6. Apparatus as defined in claim 5 wherein: said first container is provided with an outwardly extending projection having an outwardly directed longitudinally extending blind bore; and said projection of said second container is disposed in said blind bore.

7. Apparatus as defined in claim 6 wherein said capillary tube is directly connected to the inlet of said whistle.

8. Apparatus as defined in claim 7 wherein: said projection of said cartridge is shorter than said blind bore whereby a chamber, which constitutes said means for causing, is formed between the end surface of said projection of said cartridge and the bottom of said blind bore so as to serve as a gas collection chamber which is in communication with said inlet of said whistle via said capillary tube.

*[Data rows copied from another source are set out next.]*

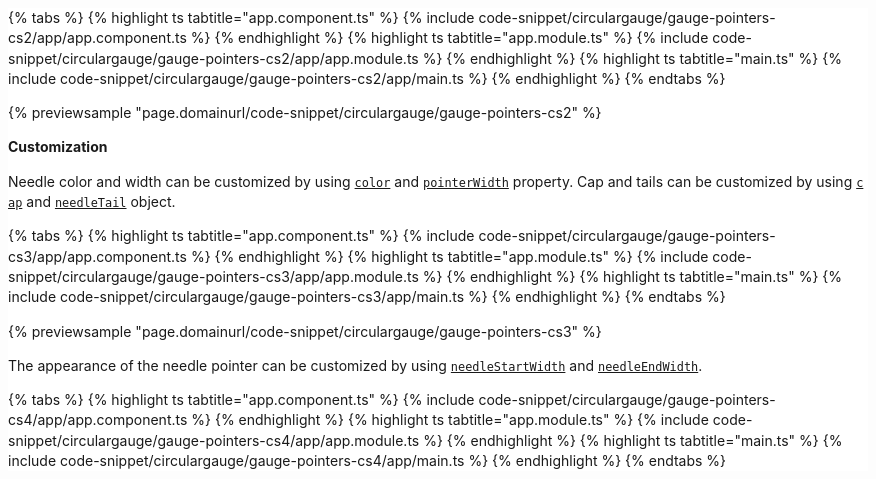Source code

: {% tabs %}
{% highlight ts tabtitle="app.component.ts" %}
{% include code-snippet/circulargauge/gauge-pointers-cs2/app/app.component.ts %}
{% endhighlight %}
{% highlight ts tabtitle="app.module.ts" %}
{% include code-snippet/circulargauge/gauge-pointers-cs2/app/app.module.ts %}
{% endhighlight %}
{% highlight ts tabtitle="main.ts" %}
{% include code-snippet/circulargauge/gauge-pointers-cs2/app/main.ts %}
{% endhighlight %}
{% endtabs %}
  
{% previewsample "page.domainurl/code-snippet/circulargauge/gauge-pointers-cs2" %}



**Customization**

Needle color and width can be customized by using
[`color`](https://ej2.syncfusion.com/angular/documentation/api/circular-gauge/pointer/#color-string) and
[`pointerWidth`](https://ej2.syncfusion.com/angular/documentation/api/circular-gauge/pointer/#pointerwidth-number) property.
Cap and tails can be customized by using
[`cap`](https://ej2.syncfusion.com/angular/documentation/api/circular-gauge/pointer/#cap-capmodel) and
[`needleTail`](https://ej2.syncfusion.com/angular/documentation/api/circular-gauge/pointer/#needletail-needletailmodel) object.

{% tabs %}
{% highlight ts tabtitle="app.component.ts" %}
{% include code-snippet/circulargauge/gauge-pointers-cs3/app/app.component.ts %}
{% endhighlight %}
{% highlight ts tabtitle="app.module.ts" %}
{% include code-snippet/circulargauge/gauge-pointers-cs3/app/app.module.ts %}
{% endhighlight %}
{% highlight ts tabtitle="main.ts" %}
{% include code-snippet/circulargauge/gauge-pointers-cs3/app/main.ts %}
{% endhighlight %}
{% endtabs %}
  
{% previewsample "page.domainurl/code-snippet/circulargauge/gauge-pointers-cs3" %}



The appearance of the needle pointer can be customized by using [`needleStartWidth`](https://ej2.syncfusion.com/angular/documentation/api/circular-gauge/pointer/#needlestartwidth) and [`needleEndWidth`](https://ej2.syncfusion.com/angular/documentation/api/circular-gauge/pointer/#needleendwidth).

{% tabs %}
{% highlight ts tabtitle="app.component.ts" %}
{% include code-snippet/circulargauge/gauge-pointers-cs4/app/app.component.ts %}
{% endhighlight %}
{% highlight ts tabtitle="app.module.ts" %}
{% include code-snippet/circulargauge/gauge-pointers-cs4/app/app.module.ts %}
{% endhighlight %}
{% highlight ts tabtitle="main.ts" %}
{% include code-snippet/circulargauge/gauge-pointers-cs4/app/main.ts %}
{% endhighlight %}
{% endtabs %}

9. Apparatus as defined in claim 8 wherein said opening means is a plug formed of a meltable material disposed in said through bore within said projection of said cartridge, whereby said chamber likewise serves as a collection chamber for the melted material.

10. Apparatus as defined in claim 9 wherein the end of said capillary tube which is in communication with said chamber is bent in a direction facing away from the adjacent end of said through bore.

11. Apparatus as defined in claim 8 wherein said opening means is disposed within said projection of said cartridge.

12. Apparatus as defined in claim 11 further comprising heating means for simultaneously heating both of said projections so as to actuate said opening means.

13. Apparatus as defined in claim 1 wherein the outlet end of said capillary tube is directly connected to the inlet of said whistle.

14. Apparatus as defined in claim 6 wherein said projection of said cartridge is shorter than said blind bore whereby a chamber, which constitutes said means for causing, is formed between the end surface of said projection of said cartridge and the bottom of said blind bore.